The authors offered some interesting statistics. For example, the World Economic Forum, The World Bank and Bain & Co. in 2012 indicated that reducing trade barriers could increase global gross domestic product by $2.6 trillion or 5%.  Ebay also indicated in a study that removing virtual barriers improved small business growth by 60-80%. The end result of their analysis is that if countries moved half-way to best practice there would be a 4.7% GDP increase, a moderate reduction of restrictions would improve GDP 2.6%, and a removal of tariffs would result in a .7% increase in GDP. 

Drzeniek-Hanouz, M. & Doherty, S. (2013). Trade facilitation, international supply chains and SME competitiveness. International Trade Forum, 4

Wednesday, August 21, 2013

International Sales as Factors of Distance and Knowledge



Organizations that work together naturally share information to maintain their business operations. Keller and Yeaple (2013) discuss the transactional costs associated with embodied (traded intermediates) and disembodied information (direct communication). Their research has implications for multinational firms that require efficient use of information and product transferrence to compete on the global market. Their model provides two ways of analyzing how increased distance reduces sales and why changing technology may influence the dynamics of trade. 
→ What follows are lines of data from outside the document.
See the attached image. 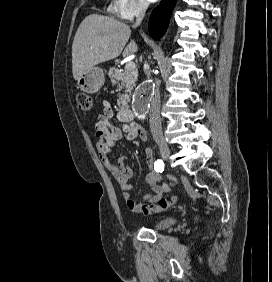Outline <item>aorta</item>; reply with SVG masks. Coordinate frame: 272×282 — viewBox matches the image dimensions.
Returning <instances> with one entry per match:
<instances>
[{
	"instance_id": "762f6f07",
	"label": "aorta",
	"mask_w": 272,
	"mask_h": 282,
	"mask_svg": "<svg viewBox=\"0 0 272 282\" xmlns=\"http://www.w3.org/2000/svg\"><path fill=\"white\" fill-rule=\"evenodd\" d=\"M149 90L150 85L144 84L138 91V94L135 98V108L139 113H142L145 109Z\"/></svg>"
}]
</instances>
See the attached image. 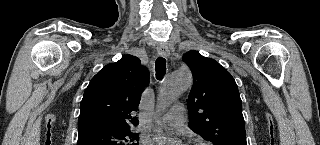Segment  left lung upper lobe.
Segmentation results:
<instances>
[{"mask_svg": "<svg viewBox=\"0 0 320 145\" xmlns=\"http://www.w3.org/2000/svg\"><path fill=\"white\" fill-rule=\"evenodd\" d=\"M183 59L194 79L187 103L190 128L214 145H247L241 98L231 74L195 50Z\"/></svg>", "mask_w": 320, "mask_h": 145, "instance_id": "obj_1", "label": "left lung upper lobe"}]
</instances>
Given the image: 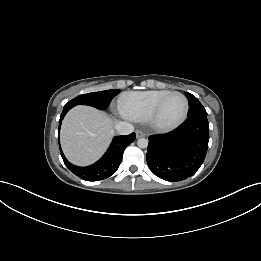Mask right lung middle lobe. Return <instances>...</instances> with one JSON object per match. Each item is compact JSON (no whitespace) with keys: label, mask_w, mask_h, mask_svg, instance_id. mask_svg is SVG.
Returning <instances> with one entry per match:
<instances>
[{"label":"right lung middle lobe","mask_w":261,"mask_h":261,"mask_svg":"<svg viewBox=\"0 0 261 261\" xmlns=\"http://www.w3.org/2000/svg\"><path fill=\"white\" fill-rule=\"evenodd\" d=\"M119 93V89L105 90L79 95L70 100L64 107H74L76 105H89L100 110L108 107L111 100Z\"/></svg>","instance_id":"dd1d6c3e"}]
</instances>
Modern advances in telecommunications have positively affected the ability to maintain homeostasis with market trends. Those organizations that engage in research-intensive products rely on  information transference to develop quality products that are well received in the market. The ease of information transference in either embodied or disembodied form impact the strength of operations of multinational firms.
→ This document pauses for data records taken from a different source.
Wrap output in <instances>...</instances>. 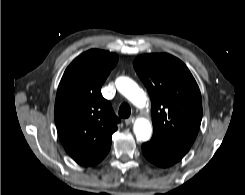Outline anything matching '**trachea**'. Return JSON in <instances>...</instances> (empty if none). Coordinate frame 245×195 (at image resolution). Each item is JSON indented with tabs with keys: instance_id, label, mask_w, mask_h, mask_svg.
I'll use <instances>...</instances> for the list:
<instances>
[{
	"instance_id": "trachea-1",
	"label": "trachea",
	"mask_w": 245,
	"mask_h": 195,
	"mask_svg": "<svg viewBox=\"0 0 245 195\" xmlns=\"http://www.w3.org/2000/svg\"><path fill=\"white\" fill-rule=\"evenodd\" d=\"M131 114L130 106L127 103L121 104L119 107V116L121 118H128Z\"/></svg>"
}]
</instances>
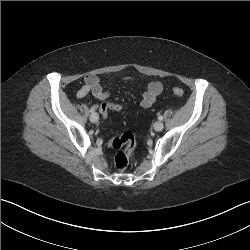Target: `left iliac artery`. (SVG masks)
I'll use <instances>...</instances> for the list:
<instances>
[{
	"label": "left iliac artery",
	"mask_w": 250,
	"mask_h": 250,
	"mask_svg": "<svg viewBox=\"0 0 250 250\" xmlns=\"http://www.w3.org/2000/svg\"><path fill=\"white\" fill-rule=\"evenodd\" d=\"M158 119H159V120H163V116L160 115V116L158 117Z\"/></svg>",
	"instance_id": "1"
}]
</instances>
For example, the farther away the sales outlet from the manufacturing organization, the less sales made. This trend appears to have similarities with the information transference throughout the economic chain and the inefficiencies created by increased spatial distance. As improvements in logics and communication capabilities increase there is likely to be a reduction in cost and decision lag time. 

As all decisions are from knowledge, all products are built on knowledge, all sales are based on knowledge and therefore the distance between two entities and the method of information transference will naturally have an impact on sales and profits. Just as the communication level between executives, managers, employees, and customers is important for proper business development the strength of communication across geographically dispersed areas is also important. 

The researchers used firm-level data of the international structure of U.S. multinational operations from the Bureau of Economic Analysis. A multinational firm was considered a U.S. legal entity that made direct investment in at least one foreign business. The total survey included 1,000 U.S. multinationals and 3,000 affiliates from 48 distinct industries.  They observed total R&D expenditures by year and by industry. This helped them determine a ratio of R&D expenditures to sales. 

Their analysis found that cost of transfer varied with the knowledge intensity and the destination. For each leg, and organizations gravitated toward those methods that reduced costs as much as possible. As disembodied knowledge costs are fixed, firms choose this method to maximize efficiency. As distance between entities grows, so does the knowledge intensity and the general costs associated with that knowledge.  

The research is important in the sense that distance and trade costs should not be viewed only in physical terms. Such trade costs should also take into account the general cost of knowledge transference between countries and cultures. As the distance between the home country and the subsidiary increases so does the general costs on multiple fronts. Likewise, as international shipping costs and information costs decline, economic activity is likely to increase due to improved sales opportunities. Those companies that integrate new communication technologies and knowledge are likely to have longer reaches for products/services and sales. 

Kellery, W. & Yeapler, S. (2013). The gravity of knowledge.  American Economic Review, 103 (4).